Pada tahun 70an, banyak orang yang menganggap diri mereka terlalu serius, sebagai 'artis'. Saya pikir kita semua memiliki kecenderungan untuk melakukan hal itu pada suatu saat dalam karier kita. Jadi melihat kembali hal itu, menyenangkan untuk ditertawakan.

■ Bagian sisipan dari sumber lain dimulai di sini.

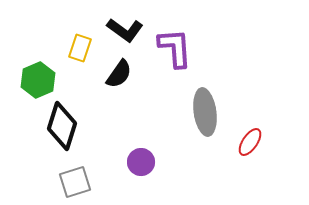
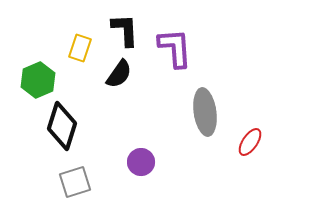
black L-shape: rotated 129 degrees counterclockwise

(In the '70s, there was no shortage of people taking themselves too seriously, as 'artistes,' if you will. I think we all had a tendency to do that at some point in our career. So looking back on that, it's fun to laugh at it.)
Kutipan ini menawarkan refleksi nostalgia pada tahun 1970-an, masa ketika banyak seniman dan artis menganggap karya mereka sangat serius, terkadang sampai pada titik yang terlalu melebih-lebihkan pentingnya karya mereka. Ini menyoroti bagaimana pertumbuhan pribadi sering kali melibatkan melihat ke belakang dan mengenali kepura-puraan masa lalu atau kepentingan diri sendiri dengan selera humor. Merangkul momen-momen seperti itu dapat memberikan kebebasan dan membantu menumbuhkan kerendahan hati. Hal ini mendorong kita semua untuk tidak menganggap diri kita terlalu serius dan menemukan humor dalam kesalahan masa lalu kita atau gambaran diri yang berlebihan, sehingga menumbuhkan perspektif yang lebih sehat mengenai identitas artistik dan pribadi.